さらに、レーザー銃は基本的にほぼ一直線にしか飛ばない。なのでロックオンが機能しても、タイミングさえ合わせられれば照射点を変更するのが間に合わない。
うわあ、と誰かが声をあげていた。
私だった。
レーザー銃の引き金を引き続けるが、敵性エクスは、何もかもを見通しているように、最小限の動作で回避していく。
レーザー銃じゃダメだ。破砕弾!
もう一方の手に装備していた発射管から、小型のミサイルが射出され、目の前で爆散する。
破砕弾は弾頭の中に数百の小型の正八面体を内蔵している。その子機が一帯を面で制圧する兵器である。これは相対速度があればあるほど、威力が強くなる。今なら敵性エクスの加速が大きければ大きいほど、ダメージを負う仕組みだ。
私は戦果を確認した。
敵性エクスがズタズタになるはずだった。
何がが放り出されれなければ。
何だ? と思った時には、それは分離された推進剤タンクだとわかり、そのタンクを遮蔽にして、陰に入ることで敵性エクスは破砕弾の攻撃をいともたやすく無効化した。

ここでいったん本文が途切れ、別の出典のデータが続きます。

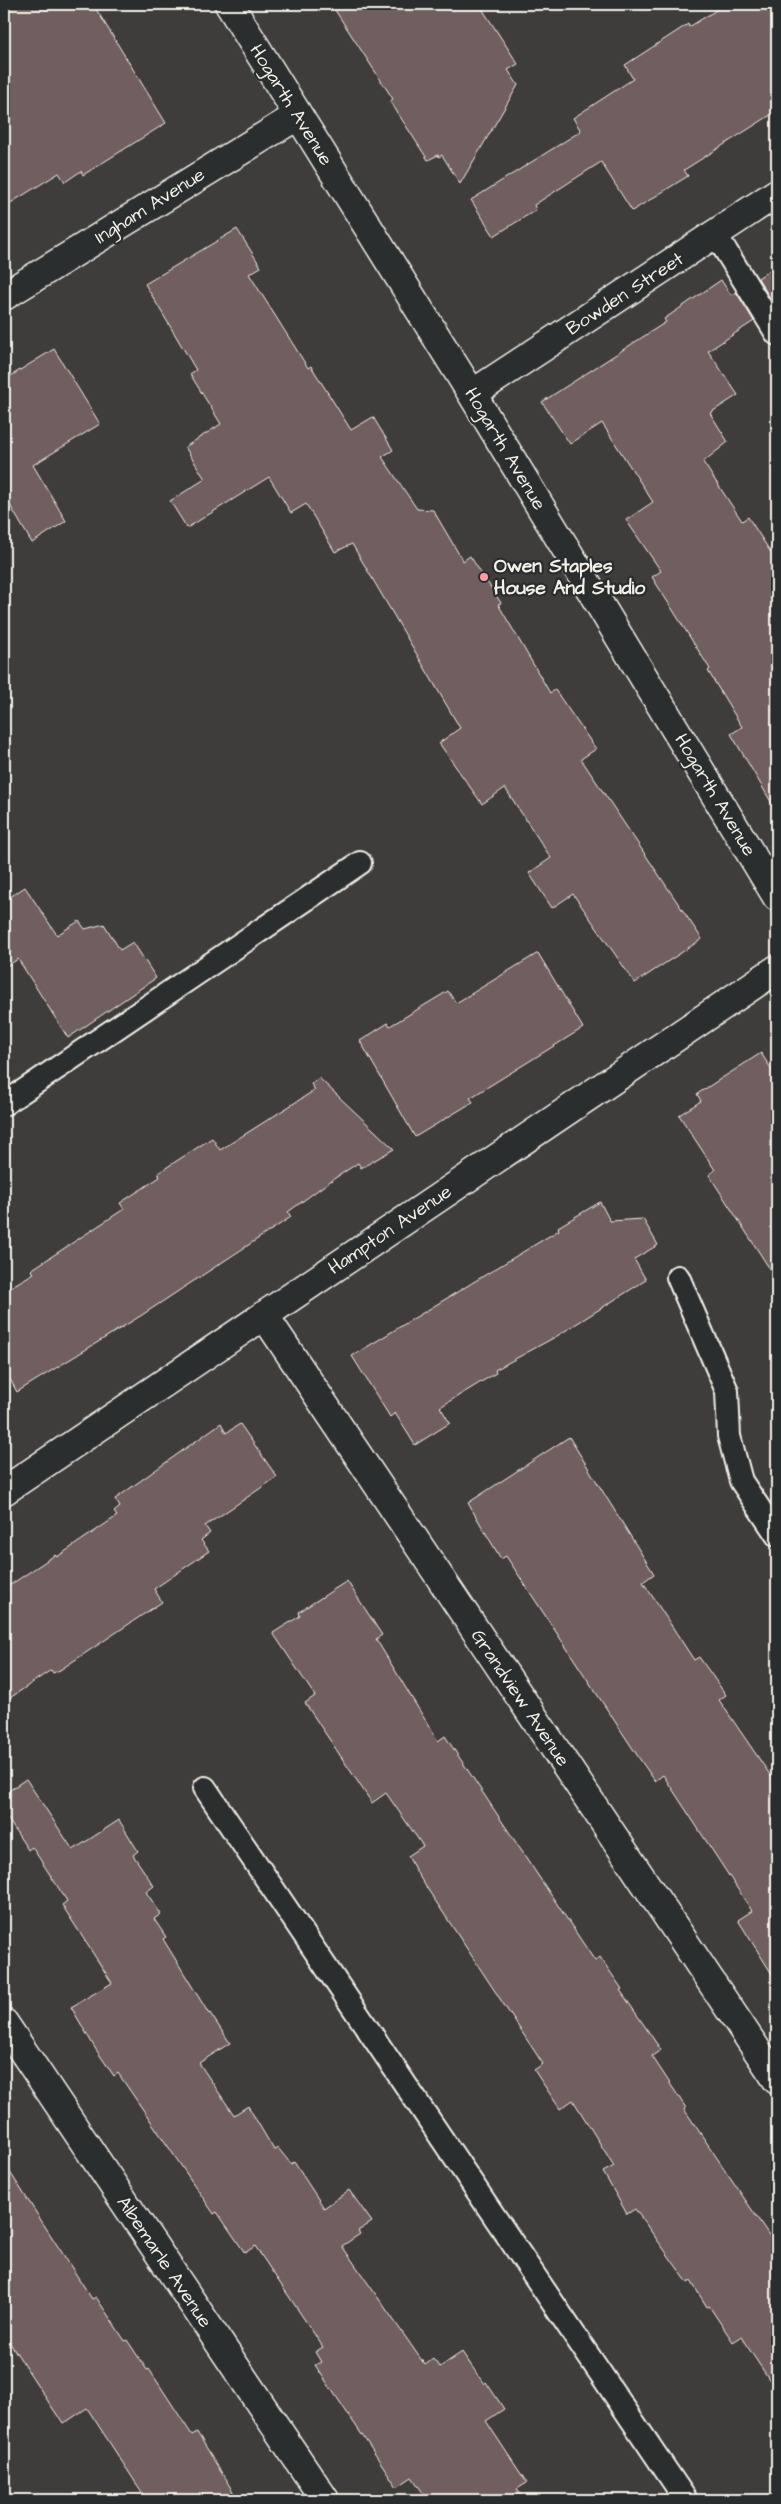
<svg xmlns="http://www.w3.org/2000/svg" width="781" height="2504" viewBox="0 0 781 2504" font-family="'Architects Daughter',sans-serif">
  <rect width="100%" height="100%" fill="#3f3c3c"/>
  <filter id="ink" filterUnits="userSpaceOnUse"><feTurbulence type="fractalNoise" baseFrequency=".02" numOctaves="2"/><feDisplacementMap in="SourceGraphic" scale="10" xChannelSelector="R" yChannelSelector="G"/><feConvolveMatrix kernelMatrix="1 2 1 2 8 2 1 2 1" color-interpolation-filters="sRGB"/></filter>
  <g filter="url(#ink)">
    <path fill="#715e5e" stroke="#f4f1e8" d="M 4,4 L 93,4 L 166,123 L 83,175 L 81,171 L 65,182 L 59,173 L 4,207 Z
      M 331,4 L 479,4 L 518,64 L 508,70 L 518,85 L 460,184 L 442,155 L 439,157 L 438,155 L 428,160 L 390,101 L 393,99 Z
      M 726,4 L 777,4 L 777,111 L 684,170 L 688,176 L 632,211 L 601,162 L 534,205 L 536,210 L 494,236 L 471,200 L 581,131 L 573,118 L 633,79 L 625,65 L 688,24 L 689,27 Z
      M 237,229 L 261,267 L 249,274 L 308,368 L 311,366 L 351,430 L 373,417 L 393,450 L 382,457 L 417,509 L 433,510 L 463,561 L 470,556 L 501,603 L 498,604 L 550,693 L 555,690 L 596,749 L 581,759 L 702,939 L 635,983 L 573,894 L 552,908 L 529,873 L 551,858 L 505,788 L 482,804 L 439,743 L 460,728 L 352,544 L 335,552 L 306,504 L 291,513 L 269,477 L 187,528 L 170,501 L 205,479 L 185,447 L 221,424 L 190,374 L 196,370 L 145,284 Z
      M 777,265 L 777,305 L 775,306 L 758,278 Z
      M 721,280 L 731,295 L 736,292 L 754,321 L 708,351 L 738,395 L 710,413 L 728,442 L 703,462 L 742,521 L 748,517 L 777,562 L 777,812 L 731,734 L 742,727 L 708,671 L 710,669 L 652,577 L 661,571 L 626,520 L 653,502 L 602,423 L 570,444 L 542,402 L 666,322 L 664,319 Z
      M 54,349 L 100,424 L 33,465 L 66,521 L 32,543 L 4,495 L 4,380 Z
      M 25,887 L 57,935 L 79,921 L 85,929 L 104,924 L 120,950 L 133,942 L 156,978 L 68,1038 L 18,959 L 4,968 L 4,901 Z
      M 538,953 L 583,1028 L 470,1098 L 473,1102 L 415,1137 L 360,1041 L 388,1023 L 390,1026 L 448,991 L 456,1003 Z
      M 761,1053 L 777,1078 L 777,1280 L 709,1175 L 715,1170 L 679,1115 L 701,1101 L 697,1094 Z
      M 319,1078 L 394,1149 L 361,1168 L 358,1163 L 326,1184 L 288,1212 L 291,1217 L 142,1315 L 17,1392 L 4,1368 L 4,1291 L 34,1273 L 31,1270 L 124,1209 L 120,1203 L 160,1177 L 158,1173 L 212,1138 L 220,1150 L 315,1090 L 311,1084 Z
      M 600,1202 L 610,1221 L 643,1219 L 658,1245 L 634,1259 L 646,1280 L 557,1336 L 495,1370 L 496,1373 L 440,1407 L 450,1423 L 415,1445 L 395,1413 L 390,1417 L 352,1356 L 559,1230 L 558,1227 Z
      M 221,1423 L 226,1433 L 240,1424 L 277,1477 L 205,1526 L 210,1533 L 201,1540 L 209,1551 L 154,1589 L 162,1602 L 60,1670 L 53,1673 L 51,1670 L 4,1702 L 4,1589 L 55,1555 L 57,1557 L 117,1516 L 114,1512 L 120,1507 L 115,1499 Z
      M 569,1437 L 654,1574 L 643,1582 L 694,1660 L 699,1657 L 726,1695 L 719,1700 L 777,1785 L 777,1982 L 738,1920 L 752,1911 L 663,1775 L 655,1781 L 639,1758 L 506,1556 L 501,1559 L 468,1503 Z
      M 347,1581 L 382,1635 L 376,1639 L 438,1741 L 445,1736 L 595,1961 L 600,1957 L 622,1989 L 620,1990 L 661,2050 L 652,2056 L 686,2108 L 684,2109 L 777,2247 L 777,2391 L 741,2337 L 733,2342 L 709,2306 L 707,2307 L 691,2281 L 688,2283 L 635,2209 L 627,2214 L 603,2172 L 614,2166 L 573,2100 L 560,2109 L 534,2070 L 543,2064 L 417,1873 L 408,1856 L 423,1846 L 386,1793 L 372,1803 L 305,1703 L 315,1696 L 273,1633 L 300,1616 L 299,1612 Z
      M 26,1779 L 73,1850 L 119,1820 L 138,1851 L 133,1855 L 154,1886 L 146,1892 L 161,1914 L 154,1919 L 166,1937 L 163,1939 L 209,2014 L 210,2013 L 230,2043 L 199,2063 L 234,2115 L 248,2106 L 274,2150 L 278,2148 L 291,2164 L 294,2162 L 324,2208 L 349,2190 L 372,2222 L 358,2231 L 360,2234 L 342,2246 L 425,2365 L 433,2359 L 440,2367 L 462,2352 L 484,2384 L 486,2382 L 504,2409 L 486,2421 L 527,2483 L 517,2489 L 524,2500 L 428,2500 L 412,2477 L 397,2487 L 315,2365 L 321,2362 L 315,2352 L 323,2347 L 255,2246 L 245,2253 L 217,2212 L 214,2214 L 118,2073 L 114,2076 L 95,2048 L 71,2007 L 112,1983 L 62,1905 L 67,1901 L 32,1847 L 28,1850 L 4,1813 L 4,1794 Z
      M 4,2163 L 92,2299 L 96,2297 L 125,2341 L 127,2340 L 147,2370 L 149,2369 L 192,2435 L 197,2432 L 238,2500 L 147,2500 L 87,2408 L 63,2424 L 4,2334 Z"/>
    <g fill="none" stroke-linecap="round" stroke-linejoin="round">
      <defs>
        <path id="lane" d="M 716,235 L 777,334
          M 4,1104 L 360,863
          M 678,1277 L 727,1391 L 729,1436 L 741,1481 L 777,1535
          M 205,1788 L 686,2500"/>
        <path id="street" d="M 229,4 L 472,394 L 777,897
          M 4,296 L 297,116
          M 472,394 L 777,193
          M 264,1315 L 777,2080
          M 4,1491 L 777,969
          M 4,2023 L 325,2500"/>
      </defs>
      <use href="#lane" stroke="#f4f1e8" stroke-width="26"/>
      <use href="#street" stroke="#f4f1e8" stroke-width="31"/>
      <use href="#lane" stroke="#2a2d2e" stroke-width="22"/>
      <use href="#street" stroke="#2a2d2e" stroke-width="28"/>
    </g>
  </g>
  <circle fill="#ff9aa2" stroke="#2a2d2e" stroke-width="2" cx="484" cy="577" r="5"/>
  <g text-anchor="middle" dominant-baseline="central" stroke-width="4.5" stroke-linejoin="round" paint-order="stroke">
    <g font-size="19" fill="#f4f1e8" stroke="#2a2d2e">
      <text transform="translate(291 105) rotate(58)">Hogarth Avenue</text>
      <text transform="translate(150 206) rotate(-32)">Ingham Avenue</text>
      <text transform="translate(625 294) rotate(-33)">Bowden Street</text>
      <text transform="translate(505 449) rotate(59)">Hogarth Avenue</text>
      <text transform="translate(715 795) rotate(59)">Hogarth Avenue</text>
      <text transform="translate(390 1230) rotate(-34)">Hampton Avenue</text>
      <text transform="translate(520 1698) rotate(56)">Grandview Avenue</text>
      <text transform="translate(164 2262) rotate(56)">Albemarle Avenue</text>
    </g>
    <g font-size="19" font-weight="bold" fill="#f4f1e8" stroke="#2a2d2e" text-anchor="start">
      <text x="494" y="566">Owen Staples<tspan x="494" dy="22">House And Studio</tspan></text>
    </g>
  </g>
  <rect width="781" height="2504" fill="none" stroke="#2a2d2e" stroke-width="20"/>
  <rect x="10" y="10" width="761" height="2484" fill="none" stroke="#f4f1e8" stroke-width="2" filter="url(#ink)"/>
</svg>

実際に目撃する人間からすれば、奇跡というより、悪夢だった。
あのエクスに乗っているのは本当に人間か?
ついに敵性エクスが私を間合いに収めるときがきた。
警報が鳴り響いている。
私はどうすればいいのか、考えられないまま、こちらに向けられるネイル発射装置を見ていた。
ただ、その漆黒の銃口だけを見ていた。